▶ **TEXT BLOCK**
[Start of section]
His comments seemingly rule out tail-happy variants of the RS 6 Avant (which is finally available in the United States) and the RS 7 Sportback, among others. It also closes the door to front-wheel drive models.
Looking ahead, Audi Sport is working on its first series-produced electric car. It will be closely related to the E-Tron GT concept introduced at the 2018 edition of the Los Angeles Auto Show, and it will share its architecture with the Porsche Taycan. It likely won’t remain the company’s only battery-powered model for long, but Michl stressed his team decided that even upcoming electric cars will need to offer Quattro all-wheel drive.
“I don’t hear any different views [from people] on this, even with electrified versions in the future. We’ll stay with our approach: Quattro is a major part of RS models,” he clarified during the same interview.
Like the regular E-Tron, the GT will receive a through-the-road all-wheel drive system, meaning there won’t be a mechanical connection between the front and rear axles. Looking at the Taycan’s specifications sheet suggests Audi will assign an electric motor to each set of wheels and stuff a lithium-ion battery pack directly under the passenger compartment. It will tune the drivetrain in-house instead of copying and pasting it directly from its sister company. And, it told Autoblog the production model will look a lot like the concept that previewed it.
Although reports claim Audi will retire the R8 nameplate at the end of the current, second-generation model’s life cycle, Michl revealed executives are still trying to make a business case for a replacement. He called it “a real brand-shaper,” but he warned deciding whether to move forward with the project is difficult because “it has to fit future expectations.” In other words, it needs to be suitably efficient to comply with future emissions regulations.
Unverified rumors about the R8’s future swirl around the internet on a regular basis. The latest nugget of insider information suggests the nameplate could see its lease on life extended, though it will need to be electrified in one way or another. Audi is allegedly considering making it electric, but it may choose a hybrid powertrain instead because the R8 is closely linked to the firm’s customer-racing program. It’s sold in GT2, GT3, and GT4 variants.
[End of section]
▶ **DATASET EXCERPTS**
[Start of section]
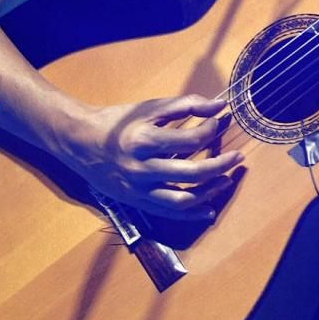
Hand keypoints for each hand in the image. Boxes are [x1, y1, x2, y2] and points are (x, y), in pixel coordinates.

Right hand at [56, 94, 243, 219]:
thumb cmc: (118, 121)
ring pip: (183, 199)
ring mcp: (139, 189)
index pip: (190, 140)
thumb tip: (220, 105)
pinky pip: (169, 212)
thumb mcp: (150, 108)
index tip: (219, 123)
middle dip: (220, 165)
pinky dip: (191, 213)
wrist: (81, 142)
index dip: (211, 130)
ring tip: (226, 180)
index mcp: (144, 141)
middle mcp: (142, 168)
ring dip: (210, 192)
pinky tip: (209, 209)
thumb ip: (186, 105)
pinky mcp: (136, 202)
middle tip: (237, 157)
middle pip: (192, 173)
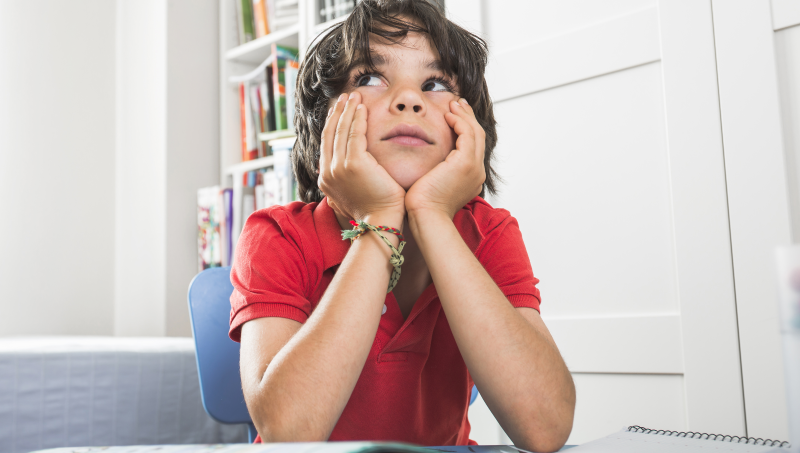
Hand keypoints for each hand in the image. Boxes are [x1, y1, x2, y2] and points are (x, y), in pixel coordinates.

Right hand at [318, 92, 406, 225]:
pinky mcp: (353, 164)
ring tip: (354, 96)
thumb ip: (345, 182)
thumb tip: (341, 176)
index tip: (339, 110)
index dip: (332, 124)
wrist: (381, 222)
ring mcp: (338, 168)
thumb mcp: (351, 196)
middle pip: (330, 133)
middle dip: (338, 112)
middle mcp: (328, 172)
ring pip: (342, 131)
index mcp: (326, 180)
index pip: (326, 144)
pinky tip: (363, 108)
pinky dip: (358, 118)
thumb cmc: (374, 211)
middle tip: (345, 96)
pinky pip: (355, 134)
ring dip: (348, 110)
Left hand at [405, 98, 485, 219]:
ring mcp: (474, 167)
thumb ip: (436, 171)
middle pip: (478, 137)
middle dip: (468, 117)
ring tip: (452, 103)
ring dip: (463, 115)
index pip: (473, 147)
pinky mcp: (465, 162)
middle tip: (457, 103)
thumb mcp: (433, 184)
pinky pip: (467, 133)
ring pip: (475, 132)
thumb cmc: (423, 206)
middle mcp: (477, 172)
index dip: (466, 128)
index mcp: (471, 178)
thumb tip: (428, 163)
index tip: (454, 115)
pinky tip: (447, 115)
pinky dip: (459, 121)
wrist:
[End of section]
▶ **PROBLEMS TO WORK ON**
1) In the Audi Sport text, which model will share its architecture with Audi Sport's first series-produced electric car?
2) According to the Audi Sport text, why might Audi choose a hybrid powertrain for the R8 instead of making it fully electric? Answer in one to three sentences.
3) Rewrite the paragraph of the Audi Sport text that begins "Like the regular E-Tron" as a bulleted list, keeping its main facts.

▶ **ACTIVITY ANSWERS**
1) The Porsche Taycan.

2) Audi may pick a hybrid because the R8 is closely linked to its customer-racing program. The car is sold in GT2, GT3, and GT4 variants.

3)
- Like the regular E-Tron, the GT will get a through-the-road all-wheel drive system, with no mechanical connection between the front and rear axles.
- Based on the Taycan's specifications, Audi will likely give each set of wheels its own electric motor and place a lithium-ion battery pack directly under the passenger compartment.
- Audi will tune the drivetrain in-house rather than copying it directly from its sister company.
- Audi told Autoblog the production model will look a lot like the concept.